A CCAD MFA made her world larger
Jill Paz was just a year old when she emigrated with her family to Canada from Manila, Philippines. Home has been in her heart and mind ever since. Now living in Manila, Paz creates artwork that investigates personal history and geography. Read more below.
Home has always been a weighty subject for Jill Paz (Master of Fine Arts, 2015).
Her family emigrated to the United States and then to Canada from Manila, Philippines, in 1984, when Paz was just a year old, “because of martial law and political instability,” she said. Her mom kept the culture of her homeland alive while they lived in Canada. She learned to speak Tagalog and went back for summer trips to visit relatives in the Philippines.
But still, the ache of wondering what her life might have been like if they stayed was never too far away.
“I think that I had been haunted with this sense of loss for having been away from Manila for my whole life,” she said.
Her desire to move back to Manila was even stronger after graduating from CCAD, but life pulled her different places.
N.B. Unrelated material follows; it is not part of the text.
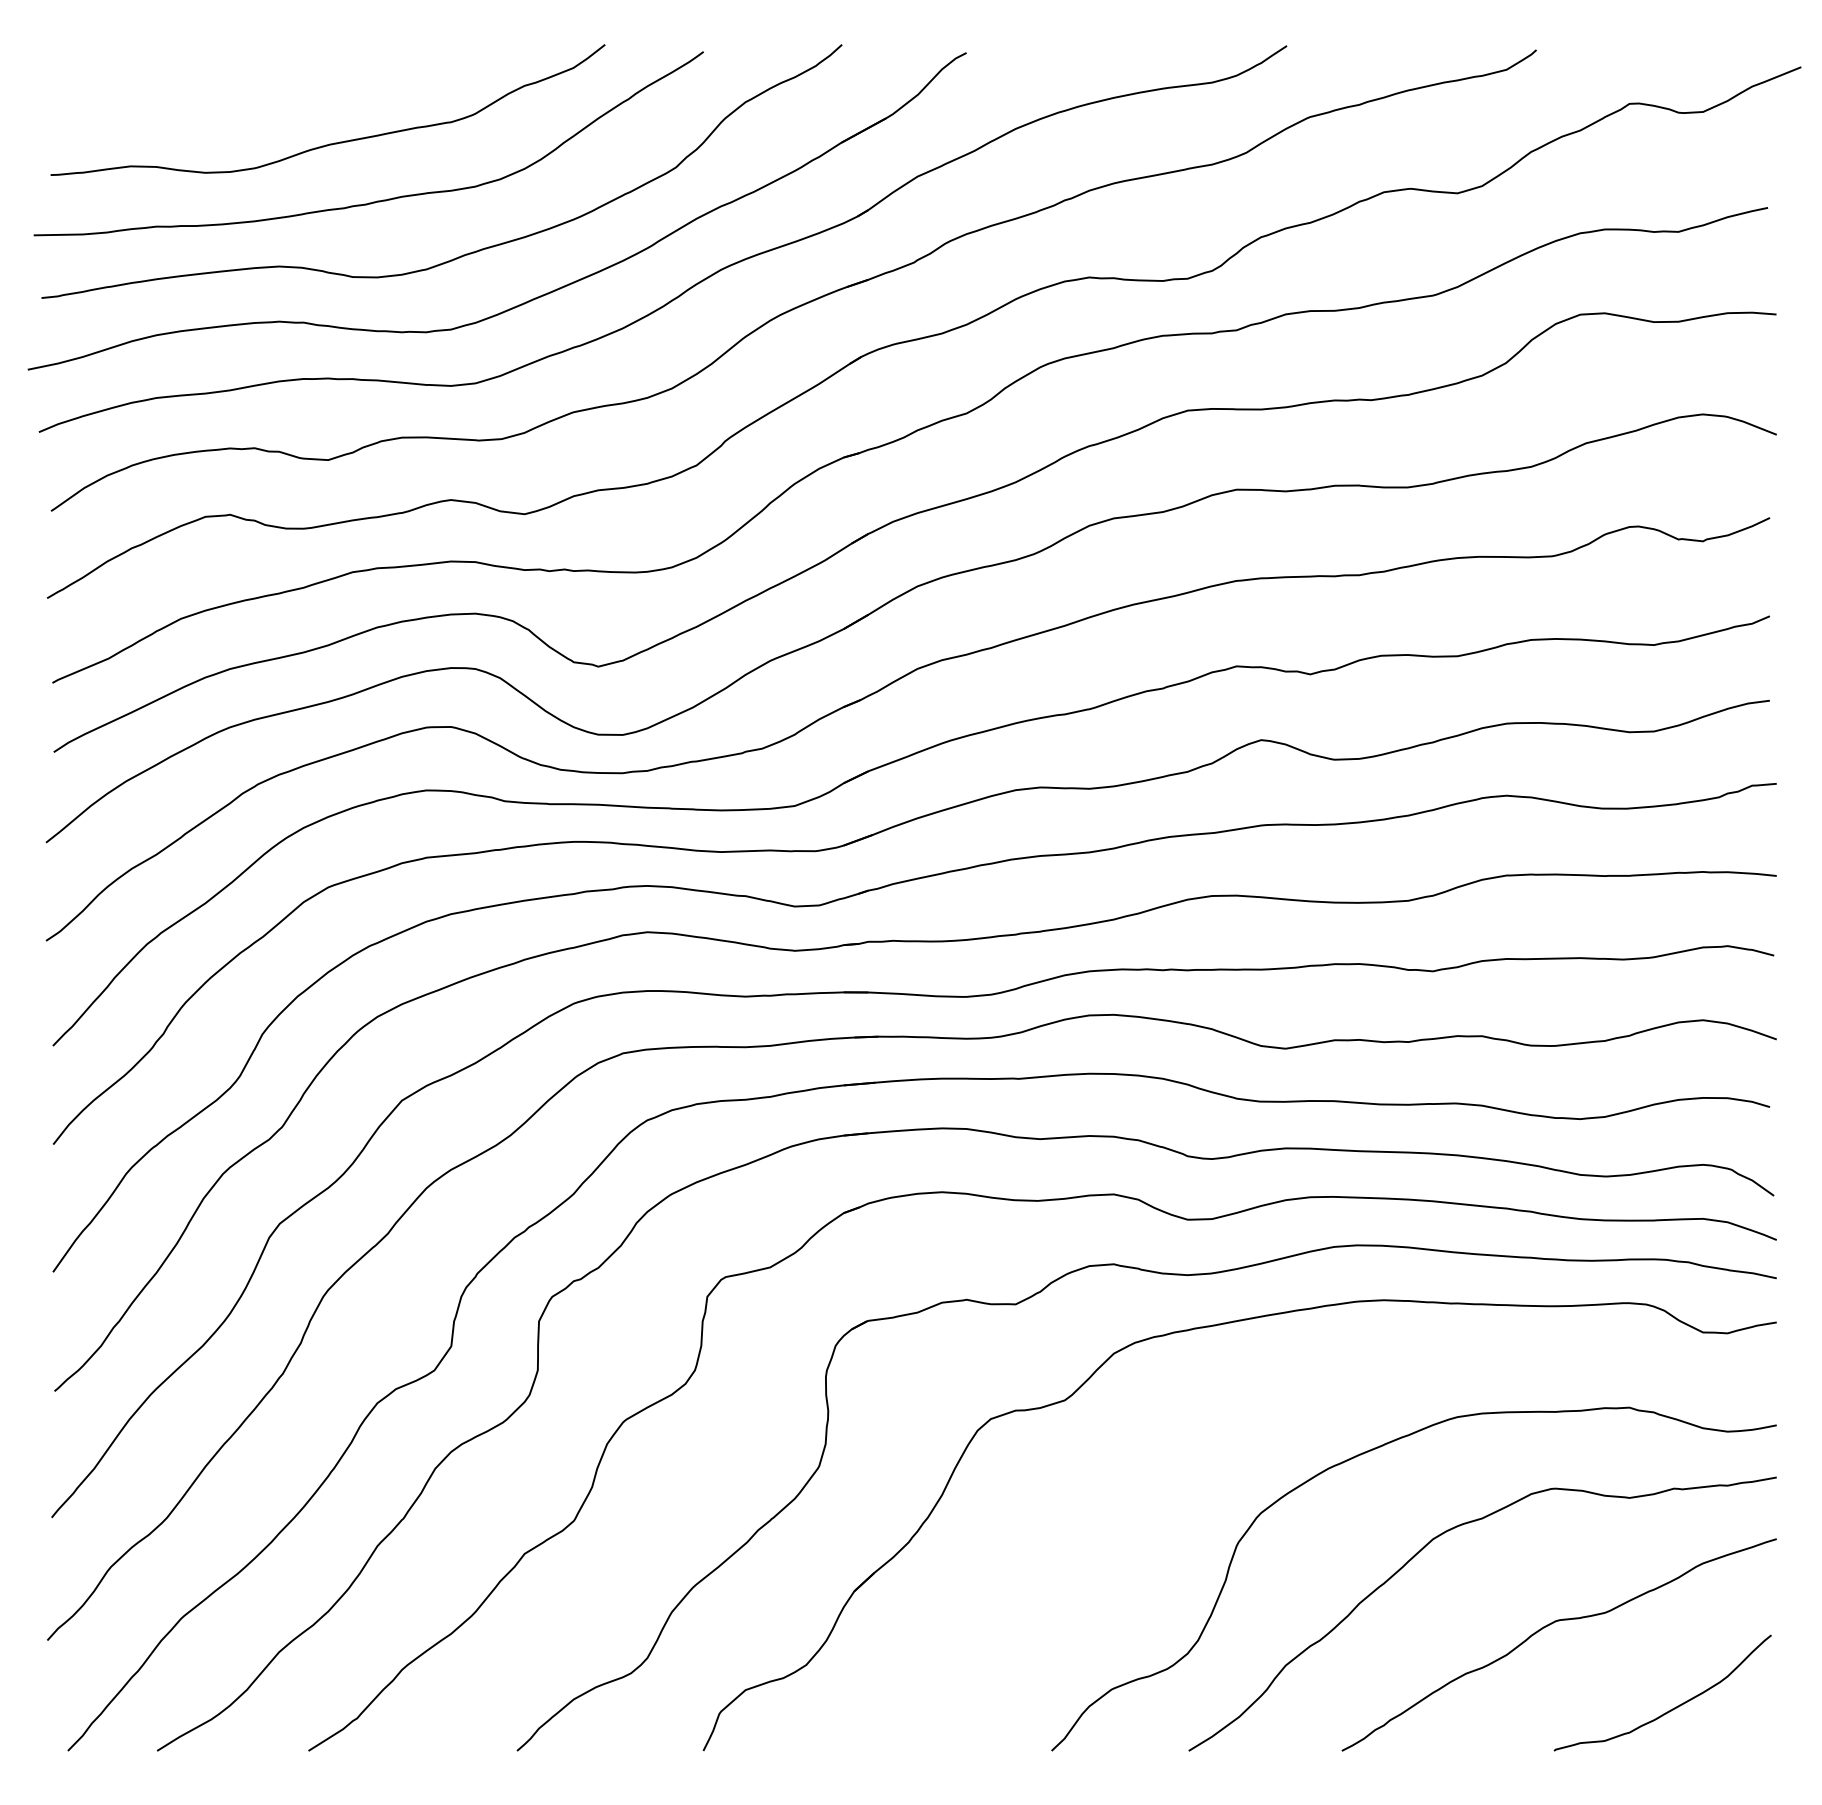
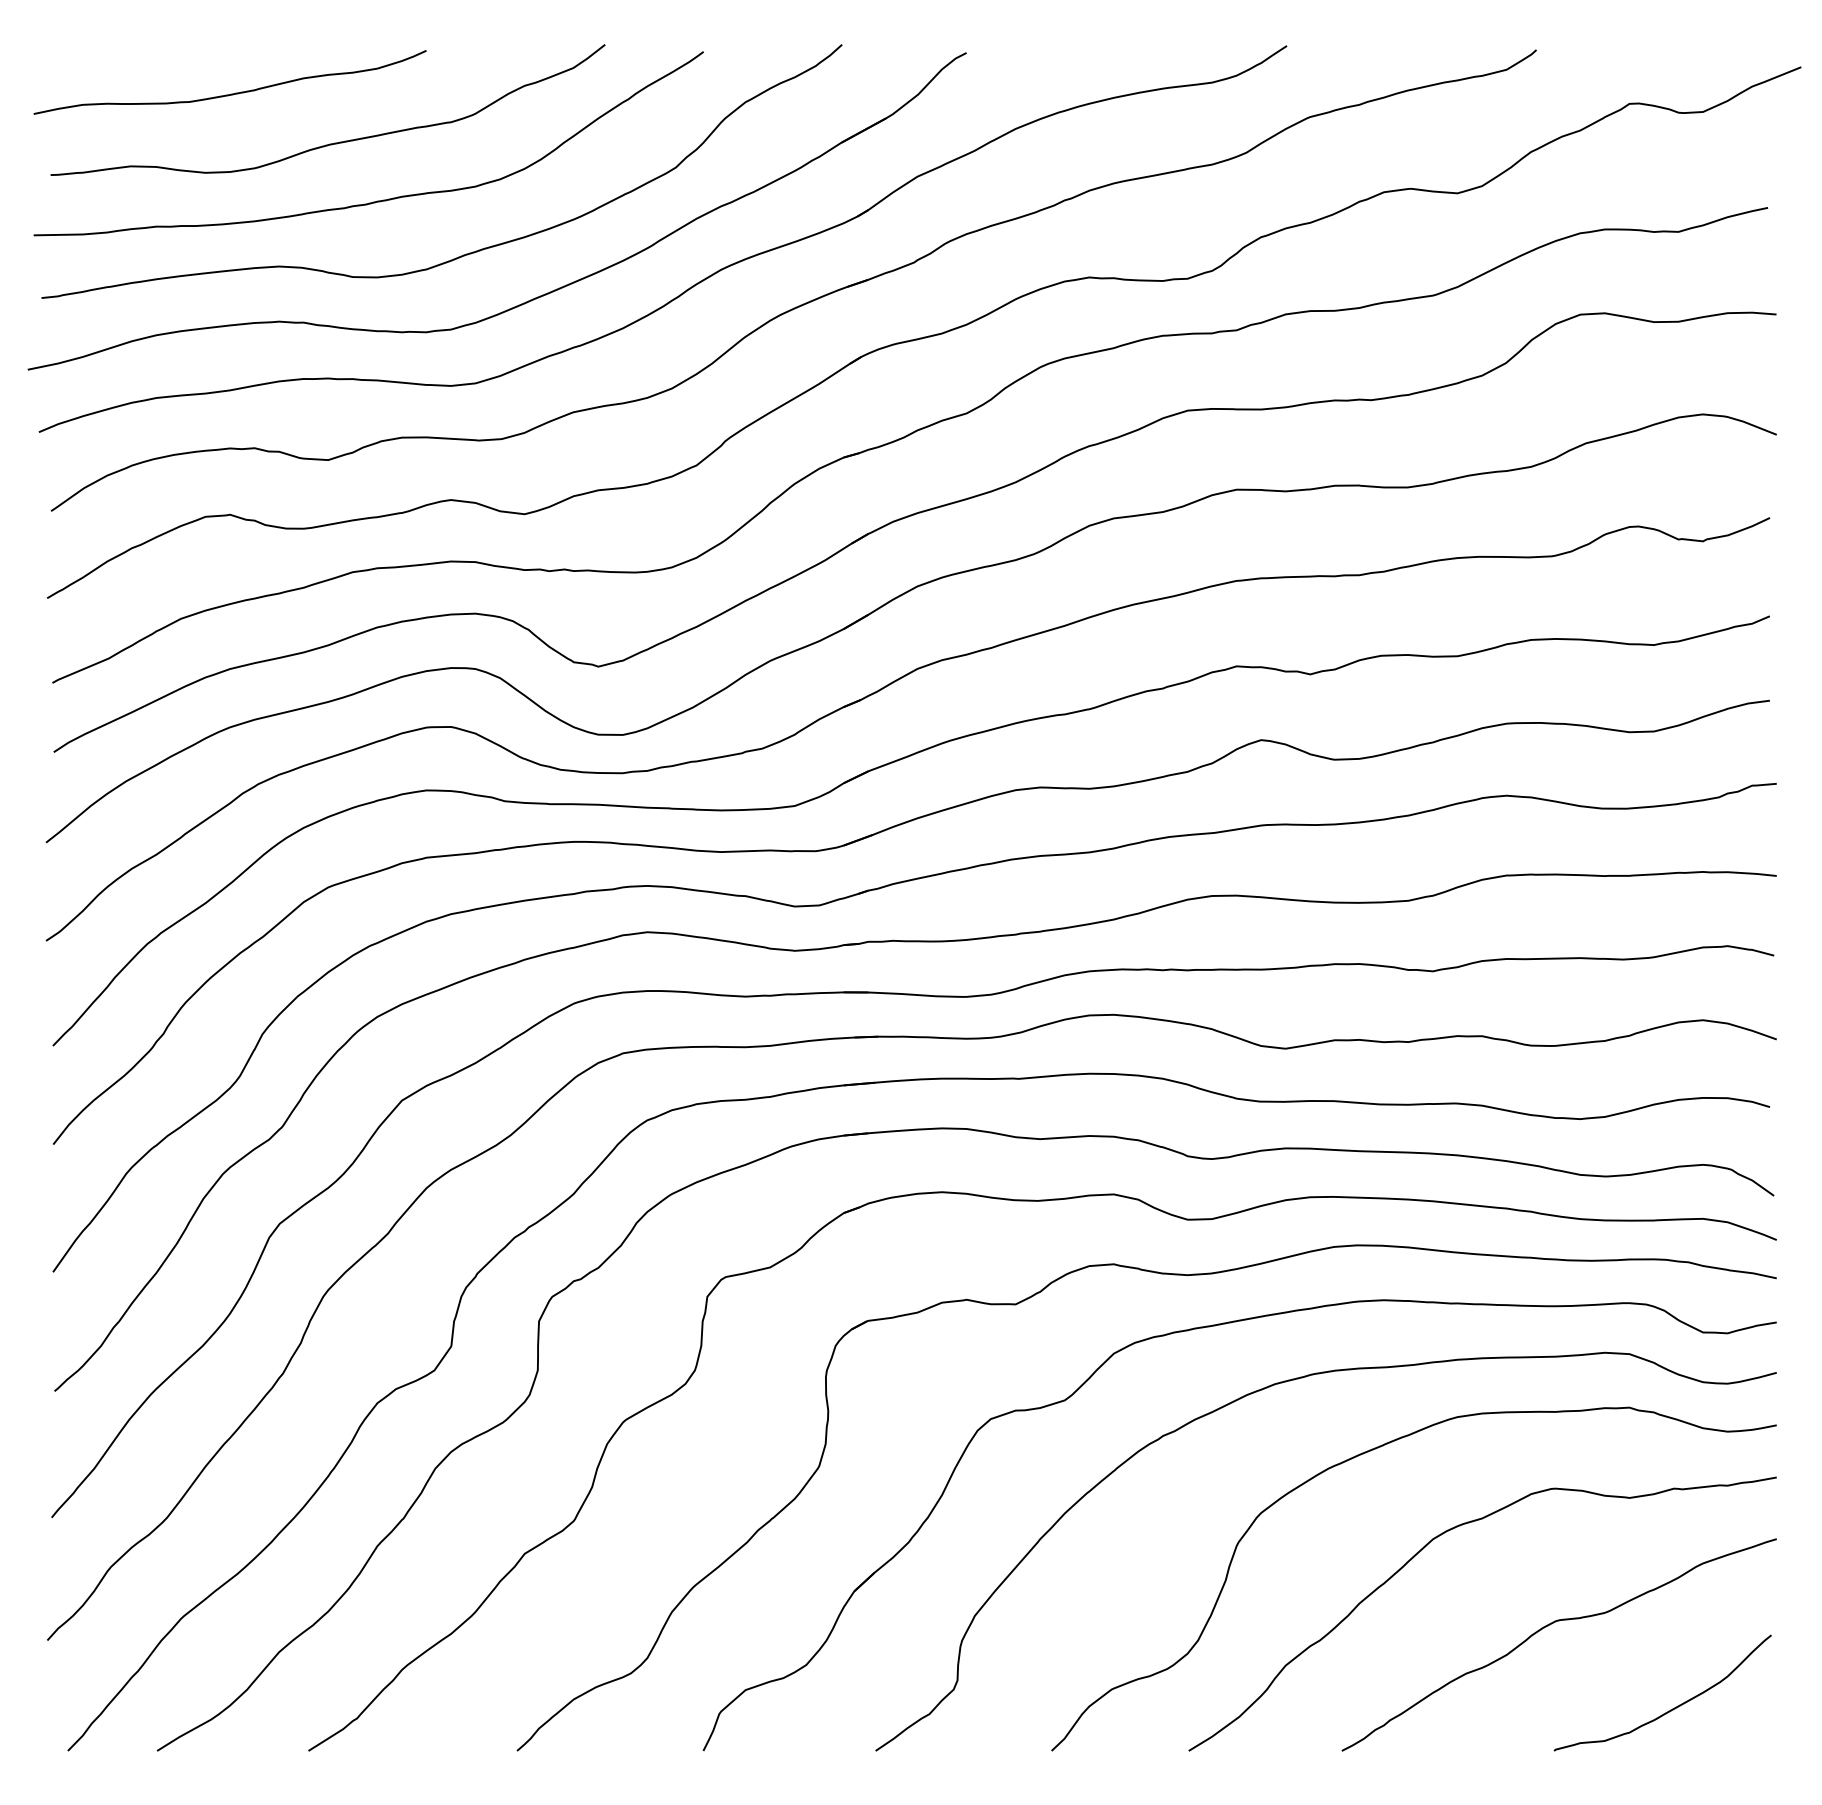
curve at (231, 93): none -> present
curve at (1262, 1390): none -> present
She traveled to the Rocky Mountains in Canada for a residency at Banff Centre for the Arts in 2015, and the next year exhibited in the Alte Feuerwache Loschwitz in Dresden, Germany, as a visiting artist at Kunsthaus Raskownikow.
When Paz finally made her way home to Manila in 2017, she was in for an adjustment.
“It’s almost mind-boggling,” she said, “to live here in this city of over 20 million residents where the tropical summer is year round. The democratic government appears to be at a crucial state, while the art world has never been so rich and burgeoning, and the most trivial day-to-day things seem to function at a chaotic order I have yet to fully understand.”
Her return has deeply influenced her art. Paz had a solo exhibition at Manila's Archivo 1984 gallery that was on view Aug. 31 – Sept. 20, 2017.
“I looked at this place through a very different lens prior to my move,” she said.
Titled The Past is a Foreign Country, the exhibit leads with a sculpture from Paz’s MFA thesis project, a sparse installation that explored diasporic intimacy. It’s a Journey Back that I’m Always Taking (Balikbayan Box) is a box that has been sent from Manila to Columbus, and circled back again. It is etched with images of the artist’s family home.
“I am interested in taking this extreme close-up of the personal to enter into my work,” Paz said, “in order to stretch into a more expanded view of history and the world.”
The new works also stem from her “fascination with how images traverse our visual and material culture,” she adds.
Under her hand, images transform into object survivors of the past. The struggle for reconciliation of cultural loss pervades each piece. A series of paintings is based on the work of her great grand uncle, Felix Resurreccion Hidalgo, while a large canvas titled Flotsam and Jetsam from 2016 continues Paz’s investigation of painting. The compositions translate a digital image into an etching with a laser cutter, giving each a painterly appearance and putting in opposition what the viewer sees and what the image actually is.
“It is that synchronous longing,” Paz said, “a paradoxical relationship, of engagement and estrangement, that as a person and an artist I am coming to terms with.”
And she’s not done: Paz’s upcoming group shows include Art Fair Philippines 2018 for the Archivo 1984 booth and Hong Kong Art Basel 2018 for 1335 Mabini booth.